◆ **What to produce**: Will you return every one of the items below unchanged, reproducing each line verbatim?

◆ **Excerpted records**:
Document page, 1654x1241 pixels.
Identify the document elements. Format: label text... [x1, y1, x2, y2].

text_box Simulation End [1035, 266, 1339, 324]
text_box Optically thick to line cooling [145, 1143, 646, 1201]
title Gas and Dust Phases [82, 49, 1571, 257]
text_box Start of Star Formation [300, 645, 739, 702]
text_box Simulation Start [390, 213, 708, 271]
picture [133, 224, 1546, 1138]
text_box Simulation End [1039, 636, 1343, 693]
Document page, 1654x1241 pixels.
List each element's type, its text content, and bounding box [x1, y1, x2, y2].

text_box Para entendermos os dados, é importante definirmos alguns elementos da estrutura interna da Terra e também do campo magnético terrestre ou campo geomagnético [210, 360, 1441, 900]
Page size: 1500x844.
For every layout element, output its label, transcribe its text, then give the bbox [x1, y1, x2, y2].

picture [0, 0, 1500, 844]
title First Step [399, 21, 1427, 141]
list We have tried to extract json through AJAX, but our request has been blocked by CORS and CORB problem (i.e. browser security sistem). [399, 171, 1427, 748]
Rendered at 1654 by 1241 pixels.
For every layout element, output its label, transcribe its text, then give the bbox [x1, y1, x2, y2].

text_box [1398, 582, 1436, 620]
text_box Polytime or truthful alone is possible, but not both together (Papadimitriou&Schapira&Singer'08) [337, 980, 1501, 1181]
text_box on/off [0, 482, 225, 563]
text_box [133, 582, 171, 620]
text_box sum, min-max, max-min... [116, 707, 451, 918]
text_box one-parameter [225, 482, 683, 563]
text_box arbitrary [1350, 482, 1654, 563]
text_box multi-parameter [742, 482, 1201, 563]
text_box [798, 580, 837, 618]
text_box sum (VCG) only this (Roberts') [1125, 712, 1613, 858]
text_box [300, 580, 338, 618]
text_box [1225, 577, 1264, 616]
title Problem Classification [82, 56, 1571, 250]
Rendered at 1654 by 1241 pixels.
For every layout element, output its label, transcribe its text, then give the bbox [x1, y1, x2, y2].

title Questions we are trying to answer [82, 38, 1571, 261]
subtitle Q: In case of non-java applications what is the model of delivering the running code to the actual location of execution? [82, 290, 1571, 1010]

◆ **Correct response**:
Document page, 1654x1241 pixels.
Identify the document elements. Format: label text... [x1, y1, x2, y2].

text_box Simulation End [1035, 266, 1339, 324]
text_box Optically thick to line cooling [145, 1143, 646, 1201]
title Gas and Dust Phases [82, 49, 1571, 257]
text_box Start of Star Formation [300, 645, 739, 702]
text_box Simulation Start [390, 213, 708, 271]
picture [133, 224, 1546, 1138]
text_box Simulation End [1039, 636, 1343, 693]
Document page, 1654x1241 pixels.
List each element's type, its text content, and bounding box [x1, y1, x2, y2].

text_box Para entendermos os dados, é importante definirmos alguns elementos da estrutura interna da Terra e também do campo magnético terrestre ou campo geomagnético [210, 360, 1441, 900]
Page size: 1500x844.
For every layout element, output its label, transcribe its text, then give the bbox [x1, y1, x2, y2].

picture [0, 0, 1500, 844]
title First Step [399, 21, 1427, 141]
list We have tried to extract json through AJAX, but our request has been blocked by CORS and CORB problem (i.e. browser security sistem). [399, 171, 1427, 748]
Rendered at 1654 by 1241 pixels.
For every layout element, output its label, transcribe its text, then give the bbox [x1, y1, x2, y2].

text_box [1398, 582, 1436, 620]
text_box Polytime or truthful alone is possible, but not both together (Papadimitriou&Schapira&Singer'08) [337, 980, 1501, 1181]
text_box on/off [0, 482, 225, 563]
text_box [133, 582, 171, 620]
text_box sum, min-max, max-min... [116, 707, 451, 918]
text_box one-parameter [225, 482, 683, 563]
text_box arbitrary [1350, 482, 1654, 563]
text_box multi-parameter [742, 482, 1201, 563]
text_box [798, 580, 837, 618]
text_box sum (VCG) only this (Roberts') [1125, 712, 1613, 858]
text_box [300, 580, 338, 618]
text_box [1225, 577, 1264, 616]
title Problem Classification [82, 56, 1571, 250]
Rendered at 1654 by 1241 pixels.
For every layout element, output its label, transcribe its text, then give the bbox [x1, y1, x2, y2].

title Questions we are trying to answer [82, 38, 1571, 261]
subtitle Q: In case of non-java applications what is the model of delivering the running code to the actual location of execution? [82, 290, 1571, 1010]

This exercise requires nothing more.